→ **ЗАДАЧИ ДЛЯ РЕШЕНИЯ**
a – Определите, согласуются ли с отрывком воспоминаний о Гурченко утверждения (i), (ii) и (iii). На каждое ответьте «да» или «нет» и приведите точную цитату, которая это решает.
(i) Доктор беседовал с Люсей около часа.
(ii) Хирург зашил рану без анестезии.
(iii) Елена Александровна в тот вечер была дома.
b – Перепишите часть отрывка воспоминаний о Гурченко от слов "Едва за психиатрической" до слов "подгонке сценического костюма." включительно, заменив "Костя" на "Константин".
c – Продолжите отрывок воспоминаний о Гурченко, начав сразу после его последнего предложения.

→ **ИСХОДНЫЙ ОТРЫВОК**
Доктор просит меня выйти из комнаты и остается с Люсей наедине. Дверь приоткрыта, и я слышу совершенно спокойный голос Гурченко: «Я пять раз была в Америке, три — в Германии. В Мексике, на Филиппинах... Объездила весь мир, все посмотрела. Зачем дальше-то жить?»
Беседуют они минут десять-пятнадцать.
«У нее психика — дай бог каждому, — говорит доктор, когда я провожаю его и санитаров до входной двери. — Здоровее не бывает. А с рукой советую обратиться в травмпункт или в хирургию ближайшей больницы. Мы такой помощи не оказываем».
Едва за психиатрической бригадой закрывается дверь, из гостиной появляется Костя. Узнав, что случилось, мгновенно трезвеет: «Ира, надо что-то делать! Повязка вся красная — она же умрет от потери крови!»
Начинаем звонить по знакомым — кто-то дает номер живущего неподалеку хирурга. Слава богу, тот оказывается дома и соглашается приехать. Осмотрев рану, делает вывод:
— Надо зашивать.
— Так шейте, — равнодушно роняет Люся, будто речь идет не о ее собственной руке, а о подгонке сценического костюма.
— У меня нет анестезии.
— Значит, шейте без анестезии.
Рана оказалась довольно серьезной — пришлось наложить три или четыре шва. Пока врач орудовал иголкой, на лице Люси не дрогнул ни один мускул. Доктор закреплял повязку, когда в прихожей раздался звонок — приехали друзья, которых позвал Костя. То ли хотел поднять Люсе настроение, то ли просто боялся снова остаться с ней наедине. Елены Александровны в тот вечер не было дома — за что я раз сто поблагодарила небеса. Вряд ли ее больное сердце такое бы выдержало...

→ **ПРИВЕДЁННЫЕ ЗАПИСИ**
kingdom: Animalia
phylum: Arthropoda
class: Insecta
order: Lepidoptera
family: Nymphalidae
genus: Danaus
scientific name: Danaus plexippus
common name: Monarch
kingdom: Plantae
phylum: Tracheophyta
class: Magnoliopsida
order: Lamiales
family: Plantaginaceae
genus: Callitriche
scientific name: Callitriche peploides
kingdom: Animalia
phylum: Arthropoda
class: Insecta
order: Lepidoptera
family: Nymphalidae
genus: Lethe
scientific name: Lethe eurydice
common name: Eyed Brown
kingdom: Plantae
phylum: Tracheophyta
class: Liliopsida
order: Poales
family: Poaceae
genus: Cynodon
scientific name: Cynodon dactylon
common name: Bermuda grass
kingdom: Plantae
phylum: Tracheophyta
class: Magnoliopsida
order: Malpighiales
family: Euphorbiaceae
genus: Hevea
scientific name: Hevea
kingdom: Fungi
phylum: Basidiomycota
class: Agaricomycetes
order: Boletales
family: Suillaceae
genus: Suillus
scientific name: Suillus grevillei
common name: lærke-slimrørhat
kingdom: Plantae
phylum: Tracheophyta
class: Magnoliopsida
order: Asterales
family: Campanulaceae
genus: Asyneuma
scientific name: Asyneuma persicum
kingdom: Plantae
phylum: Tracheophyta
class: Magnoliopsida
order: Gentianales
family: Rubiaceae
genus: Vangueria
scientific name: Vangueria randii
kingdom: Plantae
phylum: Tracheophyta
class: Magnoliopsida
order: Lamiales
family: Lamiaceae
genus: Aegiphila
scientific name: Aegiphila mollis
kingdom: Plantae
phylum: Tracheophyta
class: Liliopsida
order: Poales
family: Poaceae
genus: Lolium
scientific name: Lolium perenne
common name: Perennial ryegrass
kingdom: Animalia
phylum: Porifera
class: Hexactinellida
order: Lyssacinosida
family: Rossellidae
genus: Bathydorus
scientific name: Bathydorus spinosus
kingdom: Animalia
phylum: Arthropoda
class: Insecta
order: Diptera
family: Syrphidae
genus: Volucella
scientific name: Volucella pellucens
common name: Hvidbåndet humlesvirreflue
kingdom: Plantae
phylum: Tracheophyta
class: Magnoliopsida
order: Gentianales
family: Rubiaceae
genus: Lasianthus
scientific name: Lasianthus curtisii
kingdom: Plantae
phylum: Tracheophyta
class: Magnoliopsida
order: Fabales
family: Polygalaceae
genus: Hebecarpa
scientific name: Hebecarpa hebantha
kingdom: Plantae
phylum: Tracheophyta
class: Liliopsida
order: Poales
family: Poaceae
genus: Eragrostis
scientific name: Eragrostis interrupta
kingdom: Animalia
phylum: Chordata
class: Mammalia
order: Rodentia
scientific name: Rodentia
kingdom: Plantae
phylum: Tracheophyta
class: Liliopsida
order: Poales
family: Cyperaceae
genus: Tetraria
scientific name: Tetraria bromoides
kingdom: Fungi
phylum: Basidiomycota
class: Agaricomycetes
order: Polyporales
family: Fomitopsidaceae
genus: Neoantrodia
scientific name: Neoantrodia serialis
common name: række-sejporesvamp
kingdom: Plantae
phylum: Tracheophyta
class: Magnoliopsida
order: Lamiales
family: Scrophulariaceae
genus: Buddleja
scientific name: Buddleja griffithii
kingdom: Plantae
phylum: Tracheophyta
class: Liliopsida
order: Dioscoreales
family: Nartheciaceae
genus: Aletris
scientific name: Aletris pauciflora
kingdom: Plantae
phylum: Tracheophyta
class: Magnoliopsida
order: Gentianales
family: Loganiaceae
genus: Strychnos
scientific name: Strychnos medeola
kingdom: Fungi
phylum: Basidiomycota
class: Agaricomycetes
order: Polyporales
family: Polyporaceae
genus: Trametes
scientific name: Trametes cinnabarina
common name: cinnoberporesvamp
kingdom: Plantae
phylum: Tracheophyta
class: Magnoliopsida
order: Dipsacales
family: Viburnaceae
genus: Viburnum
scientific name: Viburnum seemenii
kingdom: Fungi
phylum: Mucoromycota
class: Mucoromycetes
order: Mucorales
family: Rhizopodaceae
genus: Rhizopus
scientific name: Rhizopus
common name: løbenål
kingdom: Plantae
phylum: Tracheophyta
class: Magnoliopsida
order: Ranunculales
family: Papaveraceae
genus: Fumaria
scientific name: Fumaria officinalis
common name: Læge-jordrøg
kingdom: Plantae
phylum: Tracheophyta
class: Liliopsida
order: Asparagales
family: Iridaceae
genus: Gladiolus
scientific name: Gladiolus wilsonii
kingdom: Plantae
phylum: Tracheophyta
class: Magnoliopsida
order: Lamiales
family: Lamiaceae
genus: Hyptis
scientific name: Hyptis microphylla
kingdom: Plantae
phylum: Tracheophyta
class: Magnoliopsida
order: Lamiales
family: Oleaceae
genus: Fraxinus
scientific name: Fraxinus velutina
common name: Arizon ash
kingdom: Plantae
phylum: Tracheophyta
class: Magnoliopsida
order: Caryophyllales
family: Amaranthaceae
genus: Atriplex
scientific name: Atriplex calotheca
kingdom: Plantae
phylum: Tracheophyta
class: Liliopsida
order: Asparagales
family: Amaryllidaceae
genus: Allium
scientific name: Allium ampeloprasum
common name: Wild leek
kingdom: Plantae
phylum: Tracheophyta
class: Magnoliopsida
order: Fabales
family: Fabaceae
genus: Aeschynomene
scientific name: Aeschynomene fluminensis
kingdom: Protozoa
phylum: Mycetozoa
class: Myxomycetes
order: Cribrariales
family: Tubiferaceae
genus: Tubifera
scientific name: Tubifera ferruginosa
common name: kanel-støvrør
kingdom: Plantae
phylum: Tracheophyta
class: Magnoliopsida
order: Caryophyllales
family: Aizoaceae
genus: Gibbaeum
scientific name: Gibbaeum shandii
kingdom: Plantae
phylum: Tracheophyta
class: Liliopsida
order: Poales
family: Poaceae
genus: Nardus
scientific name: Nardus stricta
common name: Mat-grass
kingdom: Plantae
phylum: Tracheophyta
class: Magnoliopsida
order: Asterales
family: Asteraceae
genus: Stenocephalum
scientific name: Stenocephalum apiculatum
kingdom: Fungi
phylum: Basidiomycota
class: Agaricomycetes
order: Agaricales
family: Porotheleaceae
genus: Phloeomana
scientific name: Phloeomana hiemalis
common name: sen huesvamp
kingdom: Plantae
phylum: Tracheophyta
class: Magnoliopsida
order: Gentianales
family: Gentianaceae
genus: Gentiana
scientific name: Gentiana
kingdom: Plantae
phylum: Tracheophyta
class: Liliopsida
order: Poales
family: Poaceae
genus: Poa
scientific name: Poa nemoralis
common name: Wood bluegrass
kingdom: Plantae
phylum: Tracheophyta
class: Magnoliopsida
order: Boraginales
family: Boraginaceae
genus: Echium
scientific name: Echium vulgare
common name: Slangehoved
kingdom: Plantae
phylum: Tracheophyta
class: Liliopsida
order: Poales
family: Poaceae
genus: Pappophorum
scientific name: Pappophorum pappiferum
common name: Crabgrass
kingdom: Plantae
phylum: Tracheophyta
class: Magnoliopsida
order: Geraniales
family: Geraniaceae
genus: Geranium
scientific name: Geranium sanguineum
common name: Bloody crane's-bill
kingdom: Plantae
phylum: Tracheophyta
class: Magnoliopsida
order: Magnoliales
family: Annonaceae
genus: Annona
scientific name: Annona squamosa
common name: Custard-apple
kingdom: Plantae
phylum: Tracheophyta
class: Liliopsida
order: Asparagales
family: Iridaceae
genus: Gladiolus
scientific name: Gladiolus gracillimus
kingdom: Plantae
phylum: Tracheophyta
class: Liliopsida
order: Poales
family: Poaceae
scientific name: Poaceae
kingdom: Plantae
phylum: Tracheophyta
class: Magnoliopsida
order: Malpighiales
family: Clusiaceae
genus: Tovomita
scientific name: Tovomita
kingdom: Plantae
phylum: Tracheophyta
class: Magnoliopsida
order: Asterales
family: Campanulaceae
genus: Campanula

→ **ОТВЕТЫ НИЖЕ**
a –
(i) Нет: «Беседуют они минут десять-пятнадцать».
(ii) Да: «Значит, шейте без анестезии» и «пришлось наложить три или четыре шва».
(iii) Нет: «Елены Александровны в тот вечер не было дома».

b –
Едва за психиатрической бригадой закрывается дверь, из гостиной появляется Константин. Узнав, что случилось, мгновенно трезвеет: «Ира, надо что-то делать! Повязка вся красная — она же умрет от потери крови!»
Начинаем звонить по знакомым — кто-то дает номер живущего неподалеку хирурга. Слава богу, тот оказывается дома и соглашается приехать. Осмотрев рану, делает вывод:
— Надо зашивать.
— Так шейте, — равнодушно роняет Люся, будто речь идет не о ее собственной руке, а о подгонке сценического костюма.

c –
Мы с Костей на скорую руку нарезали бутербродов, вскипятили чайник. Но атмосфера на кухне была совсем не застольная. Надо было что-то делать, как-то переломить это мрачное, как туча, настроение, готовое в любую минуту разразиться новой грозой.
— Людмила Марковна, а я вам платье привезла.
— Покажи.
Приношу сверток, разворачиваю. Гости ахают.
— Сейчас надену, — подхватывается Люся и направляется в комнату, которая служит ей гардеробной и будуаром.
Я иду следом, чтобы помочь.
— По-моему, очень даже ничего получилось, — говорит Гурченко, стоя перед зеркалом в новом платье. — Подожди-ка, я сейчас еще себе лицо сделаю.
Несколько взмахов кисточкой для ресниц, яркая помада, и вот уже передо мной — звезда!
На кухне ее появление встречается восторженными возгласами и аплодисментами.
Уперев обмотанную окровавленным бинтом руку в бок, Люся командует:
— Ира, неси шляпу!
— Какую?
— Любую.
Приношу шляпу с широкими полями. Люся водружает ее на голову: ни дать ни взять — Мэрилин Монро.
— А теперь — другую!
Несу «таблетку» с вуалью. Леди Диана собственной персоной!
— Давай монгольскую!
Как ни странно, но именно национальный головной убор монгольских пастухов из белого фетра к изысканному платью подходит больше всего.
Получается этакий сюрреалистический образ — и Люся в нем неотразима!
Вечер продолжается в совсем другой атмосфере. Людмила Марковна блистает остроумием, много смеется. Я смотрю на нее и думаю: «И в этом вся Гурченко, у которой от трагедии до комедии — один шаг и постичь которую до конца невозможно!» Через мгновение восхищение сменяется страхом: «А если бы сегодня мы ее потеряли? Не дай бог, чтобы подобное еще раз повторилось...»
Пройдет три года, и пытавшуюся снова покончить с собой Гурченко увезут в токсикологию НИИ Склифосовского. Это случится уже при Сергее Сенине — пятом и последнем супруге Людмилы Марковны.